Given my entrenched trauma, I experienced great distress throughout my grueling, three-week course of study — during which I reviewed transcripts of sundry “revelations from the afterlife,” as recounted by those who’ve had near-death experiences (NDEs).
My goal in this effort was to collectively debunk their purported veracity on account of the numerous variations amongst accounts.
My plan backfired because I was unable to disregard the startling similarities amongst the dozens of NDE narratives I explored.
I could explain away the tunnel and the light, which can be accounted for by the physiology of the brain in extremis. I could chalk up the sundry religious interpretations to cultural expectations.
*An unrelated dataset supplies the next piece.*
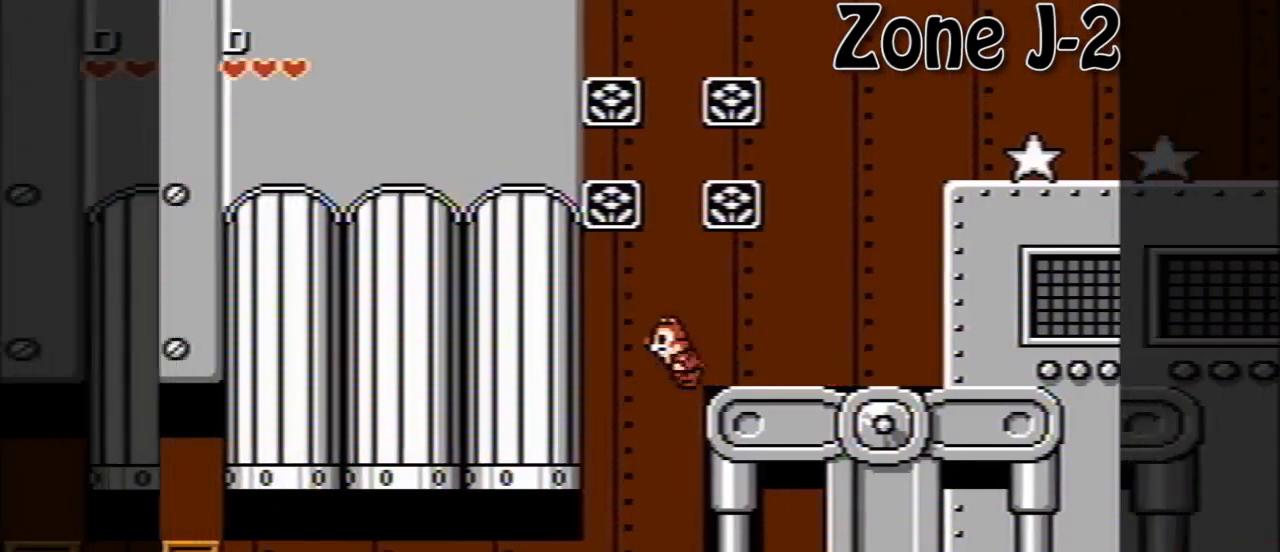
{"buttons": ["DPAD_LEFT"], "events": []}
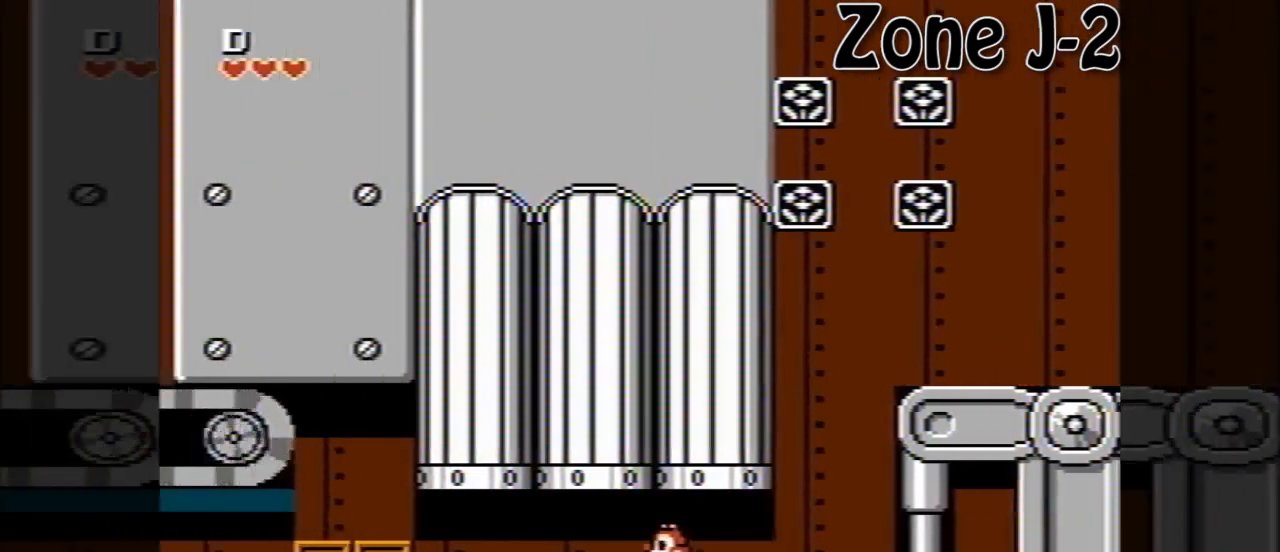
{"buttons": ["DPAD_LEFT"], "events": []}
What I couldn’t dismiss were the numerous revelations about the purpose of reincarnation — complete with holographic past-life reviews — granted to those who’d had no prior belief in reincarnation.
Consequentially — as those who’ve read my escalating rambles can attest — I’ve been verging on a breakdown for three weeks.
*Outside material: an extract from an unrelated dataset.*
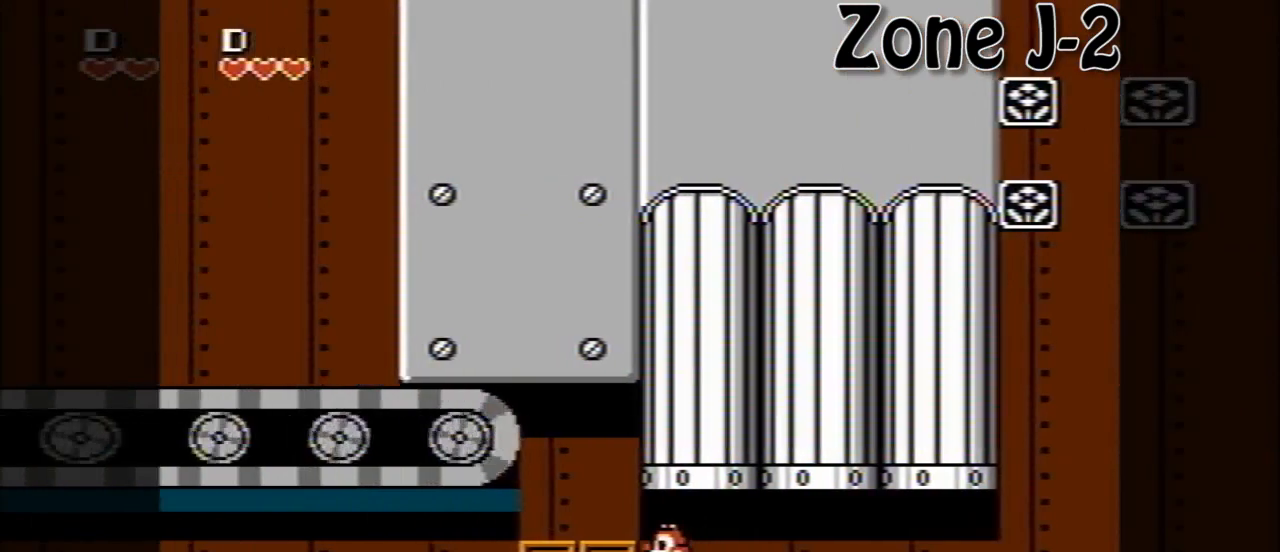
{"buttons": ["DPAD_LEFT"], "events": [[40, "B", "down"], [120, "B", "up"], [160, "B", "down"], [280, "B", "up"], [360, "B", "down"], [440, "B", "up"]]}
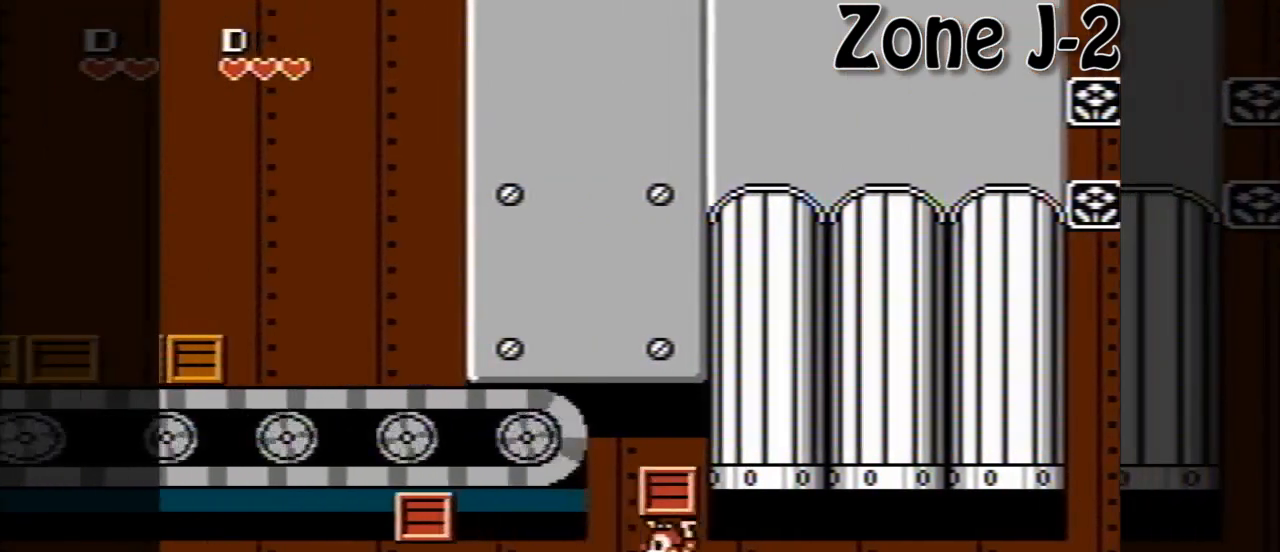
{"buttons": ["A", "DPAD_LEFT"], "events": [[360, "A", "down"]]}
Mercifully, several of you have valiantly engaged in appealing to my rapidly disintegrating rational side.
I am especially indebted to Dan R. Green, whose meticulous follow-through on my preliminary explorations spurred me to critical analysis of my premature conclusions.
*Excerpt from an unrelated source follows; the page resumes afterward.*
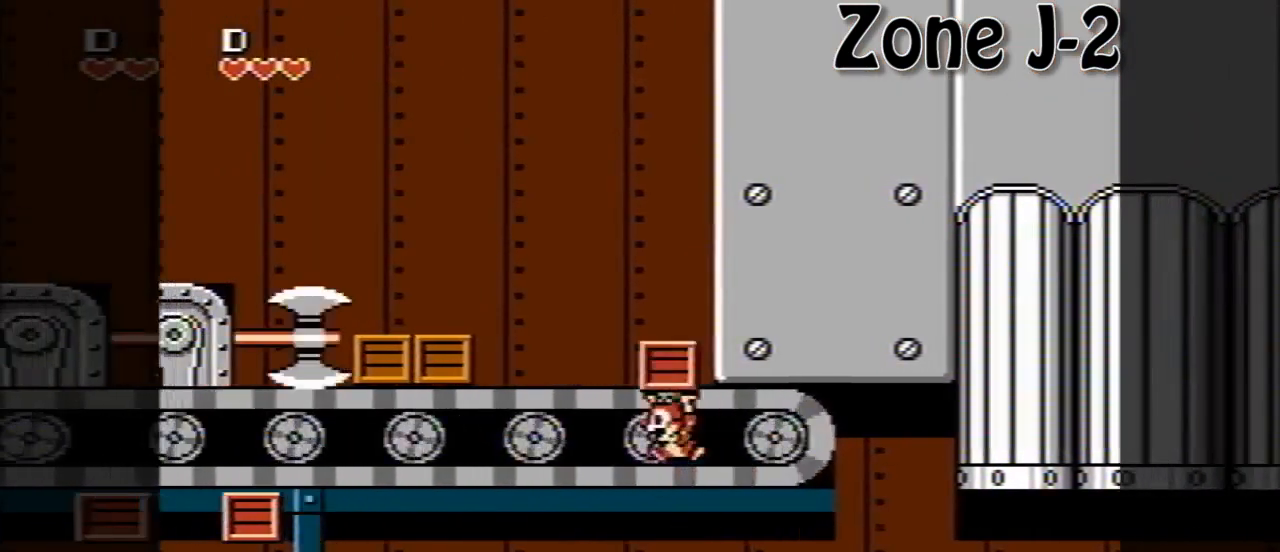
{"buttons": [], "events": [[80, "A", "up"], [200, "A", "down"], [400, "A", "up"], [440, "DPAD_LEFT", "up"]]}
Dan put the three NDE accounts that I’d cited in perspective.
He pointed out that the podcast interviews that so disturbed me had been recorded many years after the NDEs, and consequentially were unreliable — especially so, given that they’d have been vulnerable to continual embellishment.
Moreover, in the interim, the interviewees had published their gripping accounts, all of which went on to accrue great acclaim.
Subsequently, the authors have enjoyed lucrative careers on the spiritual circuit (circus?)— as evidenced by their promotional websites, to which Dan helpfully referred me.
I went on to peruse book summaries and critical Amazon reviews, from which I hoped to home in on mutually exclusive claims of the authors’ revealed “truths” as to reincarnation.
Such a finding would suffice to overcome concordances amongst accounts, and thus cast doubt on the veridicality of the afterlife scenario as a whole. (I fervently “pray” that there is no God, who — if real — is monstrous, on the grounds of the suffering S/He/IT permits.)
Bingo!
In contradiction to the ponderous and paradoxical karmic principles (and panoramic past-life perusals) revealed to authors Vincent Tolman and Nancy Danison (amongst many), author Betty Eadie was told by her afterlife host that one normally experiences a single earthly incarnation.
Exceptions are made for advanced souls who reincarnate for the purpose of providing moral support — so to speak — to less-evolved mortals.
As I say, I hope none of this is real. “One-and-done, dead-and-gone” works for me.
Meantime, these indisputably contradictory (not)reincarnation accounts serve to ameliorate my dread.
Sad to say, I cannot claim that my fears have been irrevocably dispelled. I’ve trolled through the supernatural realm for half-a-century, always struggling to find cause to debunk it — and by extension, God — once and for all. I am derailed in my purpose by the tantalizing (not in a good way!) tidbits of veridical afterlife (and general paranormal) revelations. Meaning, information unknown to the claimant at the time was subsequently verified. There are countless such anecdotes, eerily specific, such that in sum I cannot dismiss them out of hand, notwithstanding the law of very large numbers. How I wish I could simply disregard these anomalies! They haunt my wannabe logical brain.
Bonus discovery!
One of Eadie’s reviewers — who, ironically, is a fervid believer in the afterlife and other fringe topics — repudiates Edie’s entire account on scientific grounds:
God took Eadie time-tripping back six thousand years (give or take) to treat her to a reenactment of the glorious instant of Creation.